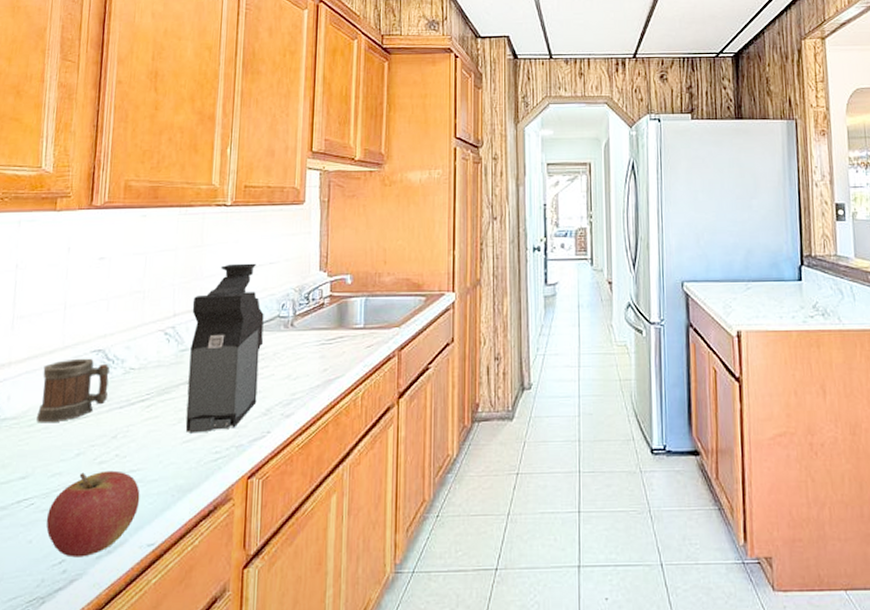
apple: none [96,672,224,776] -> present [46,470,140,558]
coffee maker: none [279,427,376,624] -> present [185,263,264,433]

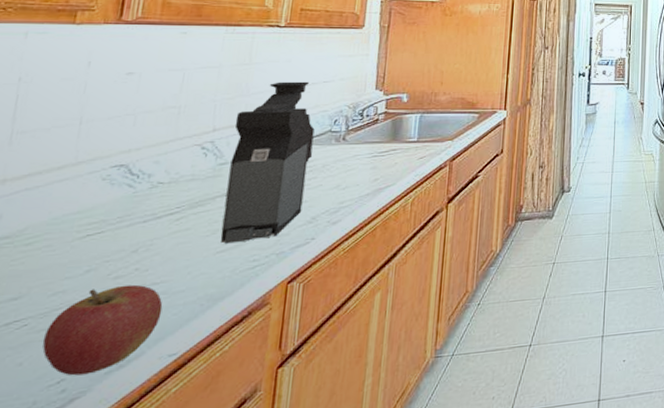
mug: present [37,358,110,423] -> none [36,173,133,241]

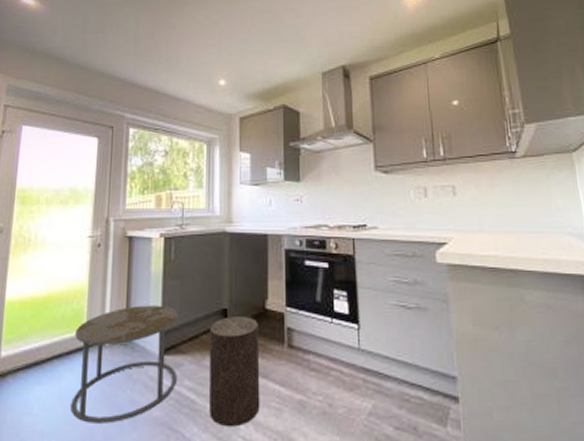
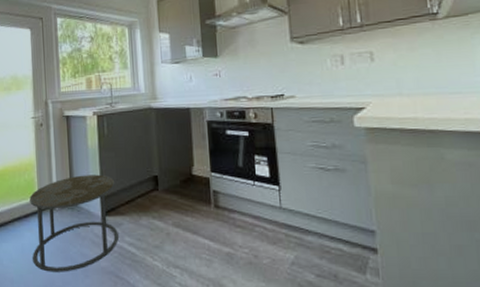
stool: present [209,317,260,427] -> none [143,182,193,275]

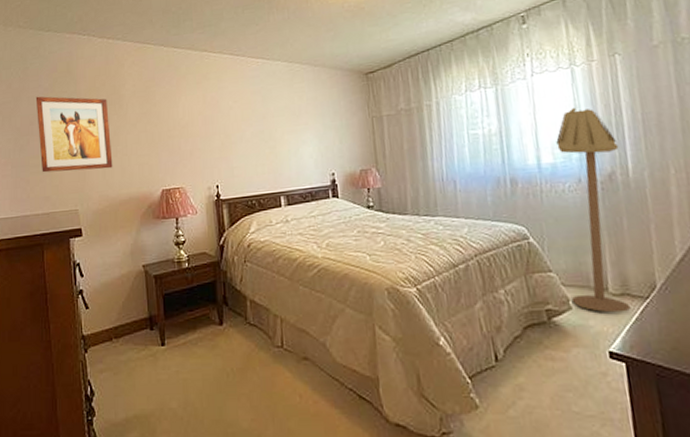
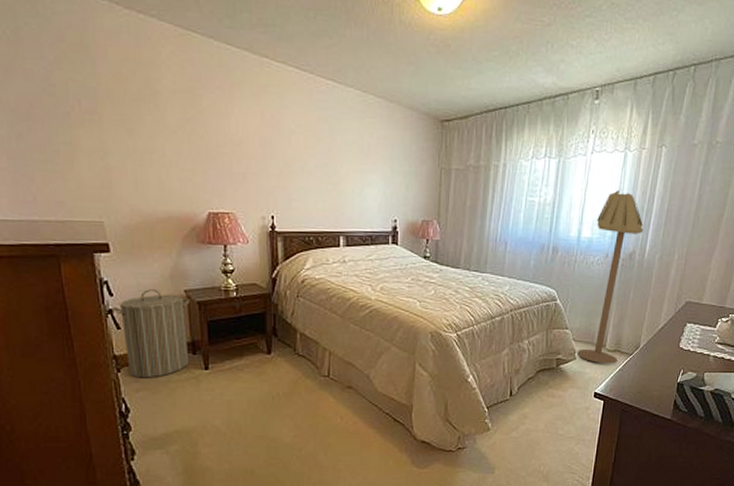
wall art: present [35,96,113,173] -> none [35,71,147,180]
laundry hamper: none [83,267,148,358] -> present [113,289,190,378]

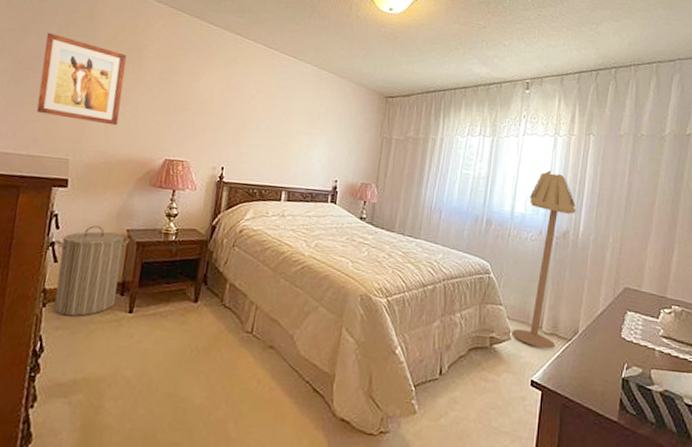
wall art: none [35,71,147,180] -> present [36,32,127,126]

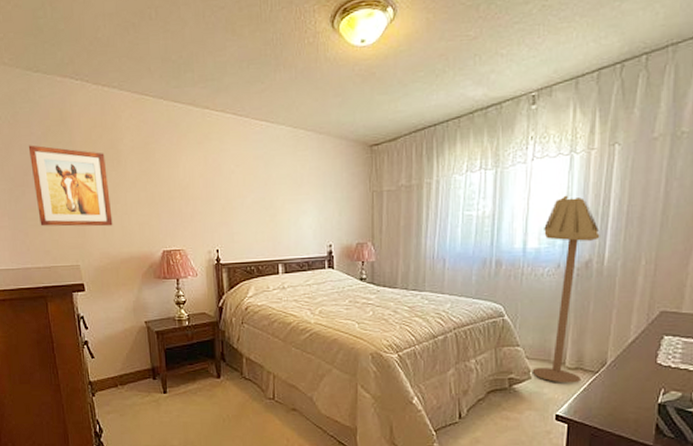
laundry hamper: present [53,225,130,317] -> none [88,322,150,402]

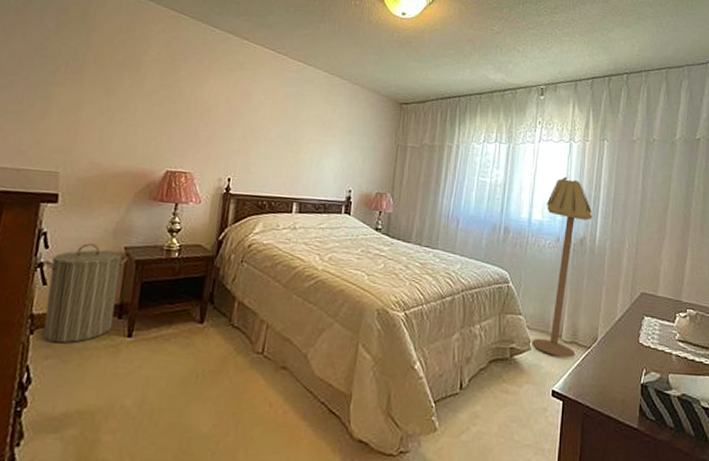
wall art: present [28,145,113,227] -> none [22,35,124,136]
laundry hamper: none [88,322,150,402] -> present [42,243,129,344]

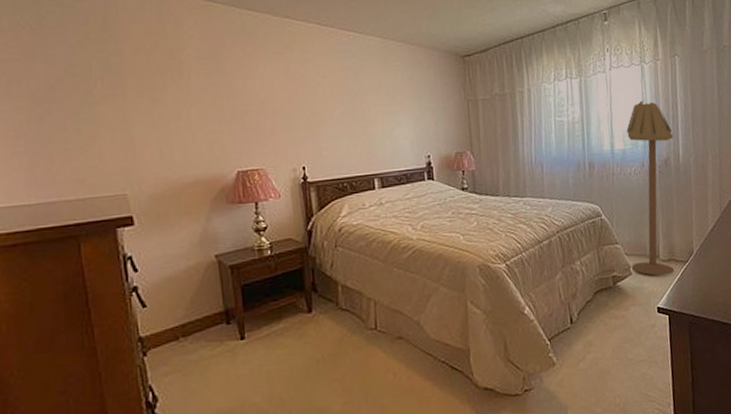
laundry hamper: present [42,243,129,344] -> none [137,258,223,360]

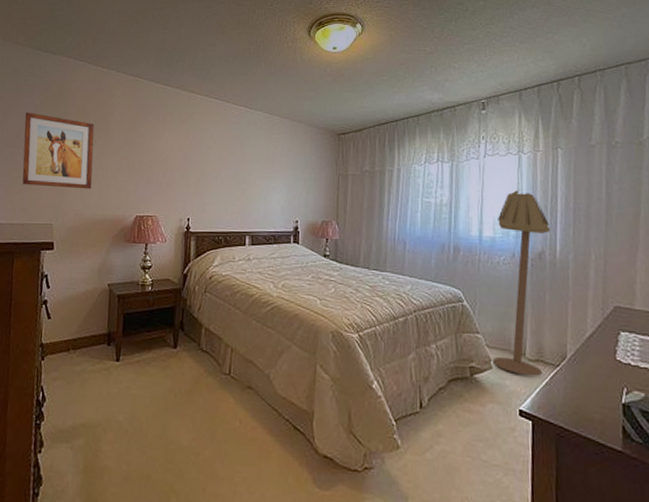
wall art: none [57,54,173,150] -> present [22,112,94,190]

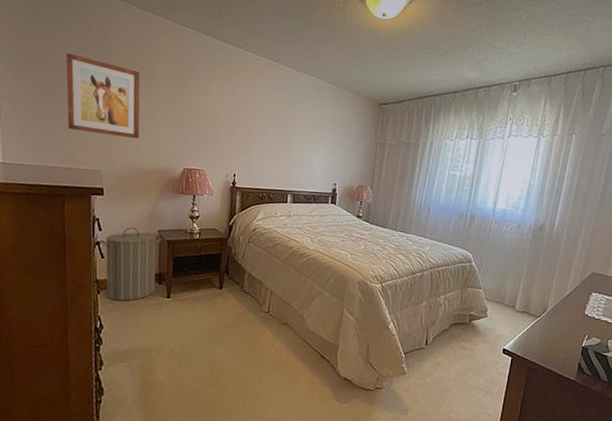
laundry hamper: none [47,282,112,368] -> present [100,227,162,301]
floor lamp: present [493,190,551,376] -> none [488,169,554,324]

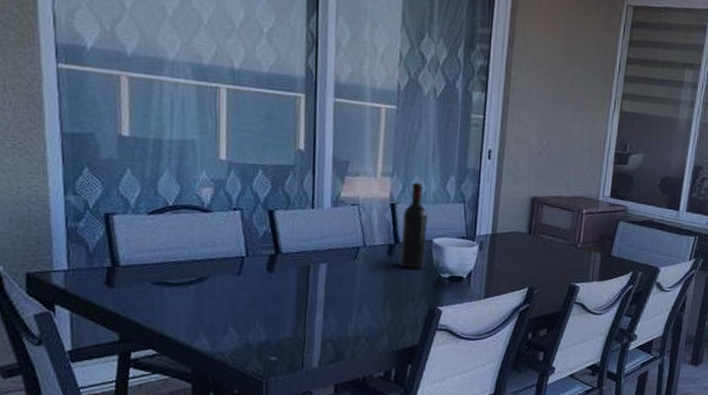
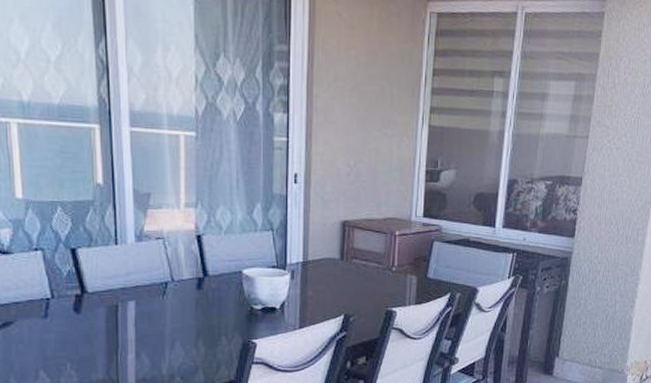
wine bottle: present [401,182,429,269] -> none [210,211,237,302]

- **Exercise objective**: Transcribe every line from the one with "mug: present [37,358,110,423]" to the last line of the records above, exactly, excluding pictures.

- **Answer box**:
mug: present [37,358,110,423] -> none [36,173,133,241]

stool: present [209,317,260,427] -> none [143,182,193,275]

wall art: present [35,96,113,173] -> none [35,71,147,180]
laundry hamper: none [83,267,148,358] -> present [113,289,190,378]

wall art: none [35,71,147,180] -> present [36,32,127,126]

laundry hamper: present [53,225,130,317] -> none [88,322,150,402]

wall art: present [28,145,113,227] -> none [22,35,124,136]
laundry hamper: none [88,322,150,402] -> present [42,243,129,344]

laundry hamper: present [42,243,129,344] -> none [137,258,223,360]

wall art: none [57,54,173,150] -> present [22,112,94,190]

laundry hamper: none [47,282,112,368] -> present [100,227,162,301]
floor lamp: present [493,190,551,376] -> none [488,169,554,324]

wine bottle: present [401,182,429,269] -> none [210,211,237,302]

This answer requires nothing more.